Work request: The expected answer is the data below, retyped exactly.

Dataset entries:
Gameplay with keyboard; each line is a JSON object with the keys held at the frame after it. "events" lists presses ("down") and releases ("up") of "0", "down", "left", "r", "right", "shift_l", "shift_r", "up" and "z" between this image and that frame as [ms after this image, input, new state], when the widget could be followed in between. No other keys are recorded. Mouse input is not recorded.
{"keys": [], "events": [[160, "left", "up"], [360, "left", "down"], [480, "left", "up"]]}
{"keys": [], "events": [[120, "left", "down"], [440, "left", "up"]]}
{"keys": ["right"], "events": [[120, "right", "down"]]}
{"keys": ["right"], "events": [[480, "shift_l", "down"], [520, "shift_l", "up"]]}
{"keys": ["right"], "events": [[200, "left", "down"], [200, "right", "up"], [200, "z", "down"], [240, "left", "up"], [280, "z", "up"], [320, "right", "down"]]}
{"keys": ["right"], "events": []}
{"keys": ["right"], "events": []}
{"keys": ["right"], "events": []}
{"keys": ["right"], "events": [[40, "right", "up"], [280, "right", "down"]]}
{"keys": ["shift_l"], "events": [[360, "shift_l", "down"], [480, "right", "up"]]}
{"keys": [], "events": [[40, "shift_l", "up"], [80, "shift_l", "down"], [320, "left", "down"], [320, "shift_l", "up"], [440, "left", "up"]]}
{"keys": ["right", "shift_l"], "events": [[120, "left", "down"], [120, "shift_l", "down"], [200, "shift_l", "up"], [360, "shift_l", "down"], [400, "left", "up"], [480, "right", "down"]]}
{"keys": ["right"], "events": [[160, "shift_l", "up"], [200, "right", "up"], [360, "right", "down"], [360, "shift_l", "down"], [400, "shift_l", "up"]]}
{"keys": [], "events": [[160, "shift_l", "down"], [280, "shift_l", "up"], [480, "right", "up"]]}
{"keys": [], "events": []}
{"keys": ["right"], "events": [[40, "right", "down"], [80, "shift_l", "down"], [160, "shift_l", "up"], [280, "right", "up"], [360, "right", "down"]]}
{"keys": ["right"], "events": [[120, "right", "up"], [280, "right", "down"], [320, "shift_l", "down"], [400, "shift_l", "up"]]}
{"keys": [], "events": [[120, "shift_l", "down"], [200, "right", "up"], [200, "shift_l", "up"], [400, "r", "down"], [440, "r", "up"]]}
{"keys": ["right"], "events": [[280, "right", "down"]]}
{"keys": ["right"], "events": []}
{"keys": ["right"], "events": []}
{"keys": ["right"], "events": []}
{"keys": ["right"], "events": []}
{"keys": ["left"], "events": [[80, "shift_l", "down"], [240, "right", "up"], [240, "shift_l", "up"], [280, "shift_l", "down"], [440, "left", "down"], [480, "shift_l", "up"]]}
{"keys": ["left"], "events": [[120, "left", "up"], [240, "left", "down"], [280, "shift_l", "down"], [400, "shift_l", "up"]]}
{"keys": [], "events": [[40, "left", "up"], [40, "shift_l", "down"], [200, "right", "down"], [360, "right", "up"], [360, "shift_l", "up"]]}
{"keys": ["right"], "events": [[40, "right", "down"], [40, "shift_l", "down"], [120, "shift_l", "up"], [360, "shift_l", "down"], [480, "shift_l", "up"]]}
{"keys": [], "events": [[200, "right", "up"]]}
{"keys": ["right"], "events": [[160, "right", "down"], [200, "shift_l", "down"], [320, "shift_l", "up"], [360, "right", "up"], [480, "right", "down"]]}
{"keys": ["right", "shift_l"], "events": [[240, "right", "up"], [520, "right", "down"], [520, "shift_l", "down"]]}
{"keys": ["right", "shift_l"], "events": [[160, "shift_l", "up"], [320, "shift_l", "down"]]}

Your solution:
Gameplay with keyboard; each line is a JSON object with the keys held at the frame after it. "events" lists presses ("down") and releases ("up") of "0", "down", "left", "r", "right", "shift_l", "shift_r", "up" and "z" between this image and that frame as [ms after this image, input, new state], when the widget could be followed in between. No other keys are recorded. Mouse input is not recorded.
{"keys": [], "events": [[160, "left", "up"], [360, "left", "down"], [480, "left", "up"]]}
{"keys": [], "events": [[120, "left", "down"], [440, "left", "up"]]}
{"keys": ["right"], "events": [[120, "right", "down"]]}
{"keys": ["right"], "events": [[480, "shift_l", "down"], [520, "shift_l", "up"]]}
{"keys": ["right"], "events": [[200, "left", "down"], [200, "right", "up"], [200, "z", "down"], [240, "left", "up"], [280, "z", "up"], [320, "right", "down"]]}
{"keys": ["right"], "events": []}
{"keys": ["right"], "events": []}
{"keys": ["right"], "events": []}
{"keys": ["right"], "events": [[40, "right", "up"], [280, "right", "down"]]}
{"keys": ["shift_l"], "events": [[360, "shift_l", "down"], [480, "right", "up"]]}
{"keys": [], "events": [[40, "shift_l", "up"], [80, "shift_l", "down"], [320, "left", "down"], [320, "shift_l", "up"], [440, "left", "up"]]}
{"keys": ["right", "shift_l"], "events": [[120, "left", "down"], [120, "shift_l", "down"], [200, "shift_l", "up"], [360, "shift_l", "down"], [400, "left", "up"], [480, "right", "down"]]}
{"keys": ["right"], "events": [[160, "shift_l", "up"], [200, "right", "up"], [360, "right", "down"], [360, "shift_l", "down"], [400, "shift_l", "up"]]}
{"keys": [], "events": [[160, "shift_l", "down"], [280, "shift_l", "up"], [480, "right", "up"]]}
{"keys": [], "events": []}
{"keys": ["right"], "events": [[40, "right", "down"], [80, "shift_l", "down"], [160, "shift_l", "up"], [280, "right", "up"], [360, "right", "down"]]}
{"keys": ["right"], "events": [[120, "right", "up"], [280, "right", "down"], [320, "shift_l", "down"], [400, "shift_l", "up"]]}
{"keys": [], "events": [[120, "shift_l", "down"], [200, "right", "up"], [200, "shift_l", "up"], [400, "r", "down"], [440, "r", "up"]]}
{"keys": ["right"], "events": [[280, "right", "down"]]}
{"keys": ["right"], "events": []}
{"keys": ["right"], "events": []}
{"keys": ["right"], "events": []}
{"keys": ["right"], "events": []}
{"keys": ["left"], "events": [[80, "shift_l", "down"], [240, "right", "up"], [240, "shift_l", "up"], [280, "shift_l", "down"], [440, "left", "down"], [480, "shift_l", "up"]]}
{"keys": ["left"], "events": [[120, "left", "up"], [240, "left", "down"], [280, "shift_l", "down"], [400, "shift_l", "up"]]}
{"keys": [], "events": [[40, "left", "up"], [40, "shift_l", "down"], [200, "right", "down"], [360, "right", "up"], [360, "shift_l", "up"]]}
{"keys": ["right"], "events": [[40, "right", "down"], [40, "shift_l", "down"], [120, "shift_l", "up"], [360, "shift_l", "down"], [480, "shift_l", "up"]]}
{"keys": [], "events": [[200, "right", "up"]]}
{"keys": ["right"], "events": [[160, "right", "down"], [200, "shift_l", "down"], [320, "shift_l", "up"], [360, "right", "up"], [480, "right", "down"]]}
{"keys": ["right", "shift_l"], "events": [[240, "right", "up"], [520, "right", "down"], [520, "shift_l", "down"]]}
{"keys": ["right", "shift_l"], "events": [[160, "shift_l", "up"], [320, "shift_l", "down"]]}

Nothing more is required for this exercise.